The rewrite section controls PgDog's automatic SQL rewrites for sharded clusters. It affects shard-key updates and multi-row INSERT statements, and can be toggled globally or per-policy.

Options

[rewrite]
enabled = false
shard_key = "error"
split_inserts = "error"
Field Description Default
enabled Master toggle: when false, PgDog parses but never applies rewrite plans. false
shard_key Behavior when an UPDATE changes a sharding key: error rejects the statement,
rewrite migrates the row between shards,
ignore forwards it unchanged.
"error"
split_inserts Behavior when a sharded table receives a multi-row INSERT: error rejects the statement, rewrite fans the rows out to their shards, ignore forwards it unchanged. "error"

Two-phase commit

PgDog recommends enabling two-phase commit when either policy is set to rewrite. Without it, rewrites are committed shard-by-shard and can leave partial changes if a shard fails.

Runtime overrides

The admin database exposes these toggles via the SET command:

SET rewrite_enabled TO true;                -- mirrors [rewrite].enabled
SET rewrite_shard_key_updates TO rewrite;   -- error | rewrite | ignore
SET rewrite_split_inserts TO rewrite;       -- error | rewrite | ignore

The setting changes are applied immediately. These overrides allow canary testing before persisting them in pgdog.toml.

Limitations

Sharding key updates

Sharding key rewrites in an UPDATE clause have to resolve to a single row. If the sharding key isn't unique or the WHERE clause has an incorrect OR condition, for example, PgDog will rollback the transaction and raise an error.

For example:

UPDATE users SET id = 5 WHERE admin = true;

On a single-shard deployment, this would raise a unique index violation error.

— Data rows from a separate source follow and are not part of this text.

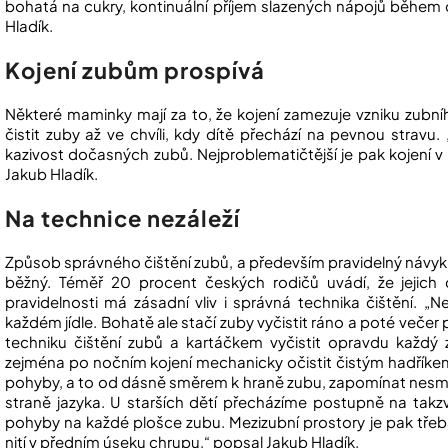
bohatá na cukry, kontinuální příjem slazených nápojů během d
Hladík.
Kojení zubům prospívá
Některé maminky mají za to, že kojení zamezuje vzniku zubn
čistit zuby až ve chvíli, kdy dítě přechází na pevnou stravu
kazivost dočasných zubů. Nejproblematičtější je pak kojení v
Jakub Hladík.
Na technice nezáleží
Způsob správného čištění zubů, a především pravidelný návy
běžný. Téměř 20 procent českých rodičů uvádí, že jejich 
pravidelnosti má zásadní vliv i správná technika čištění. „
každém jídle. Bohatě ale stačí zuby vyčistit ráno a poté večer 
techniku čištění zubů a kartáčkem vyčistit opravdu každý 
zejména po nočním kojení mechanicky očistit čistým hadříkem.
pohyby, a to od dásně směrem k hraně zubu, zapomínat nesmí
straně jazyka. U starších dětí přecházíme postupně na takz
pohyby na každé plošce zubu. Mezizubní prostory je pak třeba
nití v předním úseku chrupu,“ popsal Jakub Hladík.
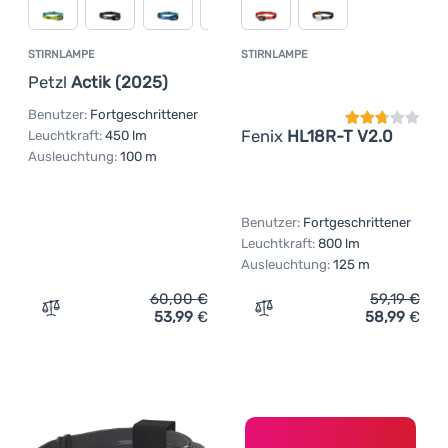
STIRNLAMPE
STIRNLAMPE
Kundenbewer
Petzl
Actik (2025)
Benutzer:
Fortgeschrittener
Fenix
HL18R-T V2.0
Leuchtkraft:
450 lm
Ausleuchtung:
100 m
Benutzer:
Fortgeschrittener
Leuchtkraft:
800 lm
Ausleuchtung:
125 m
60,00
€
59,19
€
53,99
€
58,99
€
Zum Vergleich 'Stirnlampe Petzl Actik (2025)' hinzufüge
Zum Vergleich 'Stirnlampe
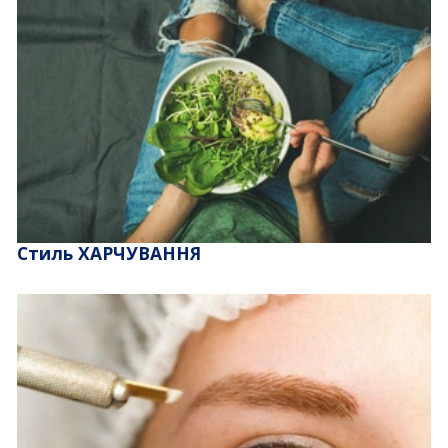
Стиль ХАРЧУВАННЯ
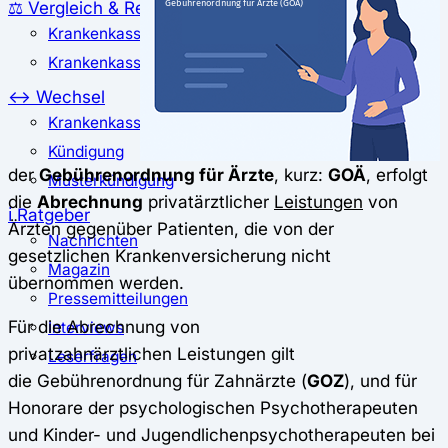
⚖️ Vergleich & Rechner
Krankenkassenvergleich
Krankenkassenrechner
↔ Wechsel
Krankenkassenwechsel
Kündigung
der
Gebührenordnung für Ärzte
, kurz:
GOÄ
, erfolgt
Musterkündigung
die
Abrechnung
privatärztlicher
Leistungen
von
ℹ Ratgeber
Ärzten gegenüber Patienten, die von der
Nachrichten
gesetzlichen Krankenversicherung nicht
Magazin
übernommen werden.
Pressemitteilungen
Für die Abrechnung von
Interviews
privatzahnärztlichen Leistungen gilt
Leserfragen
die Gebührenordnung für Zahnärzte (
GOZ
), und für
Honorare der psychologischen Psychotherapeuten
und Kinder- und Jugendlichenpsychotherapeuten bei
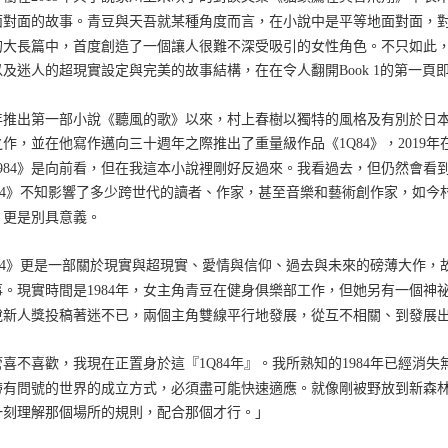
面對面的故事。青豆與天吾就某種角度而言，在小說中是平等地面對面，
的大長篇中，首度創造了一個讓人很難不深受吸引的女性角色。不只如此
以及迷人的超現實設定與完美的故事結構，在在令人翻開Book 1的第一頁
79年推出第一部小說《聽風的歌》以來，村上春樹以獨特的風格及有別於
之作，並在他寫作邁向三十週年之際推出了重量級作品《1Q84》，2019
1984》是向前看，但在我這本小說裡剛好反過來。我看過去，但仍然會看
Q84》不知影響了多少跨世代的讀者、作家，甚至音樂和藝術創作家，如
，更是別具意義。
Q84》更是一部關於現實與超現實、愛情與信仰、過去與未來的磅薄大作
事。現實時間是1984年，女主角青豆在健身俱樂部工作，但她另有一個
說新人獎投稿著迷不已，兩個主角雙線平行地發展，從互不相關、到發展出奇
喜不喜歡，我現在正置身於這『1Q84年』。我所熟知的1984年已經消失
帶有問號的世界的成立方式，必須盡可能快速適應。就像剛被野放到新森
一刻理解那個場所的規則，配合那個才行。」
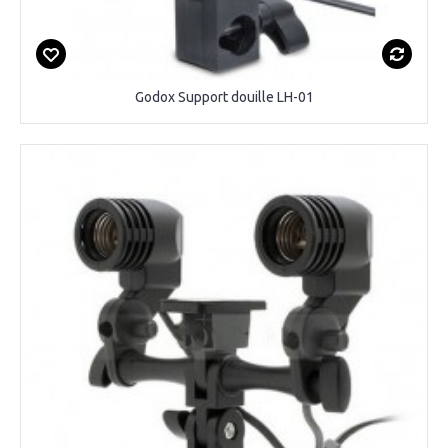
Godox Support douille LH-01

On a cross-shard deployment, the PgDog rewrite engine will block cross-shard updates that could potentially affect multiple rows.

Multi-tuple inserts

INSERT statements with multiple tuples have to be executed outside of an explicit transaction. PgDog needs to start a cross-shard transaction to safely commit the rows to multiple shards, and an existing transaction will interfere with its internal state.

For example:

BEGIN;
INSERT INTO users VALUES ($1, $2), ($3, $4);

This scenario will raise an error (code 25001).

Default behavior

Both split inserts and sharding key updates fallback to raising an error if enabled is set to false.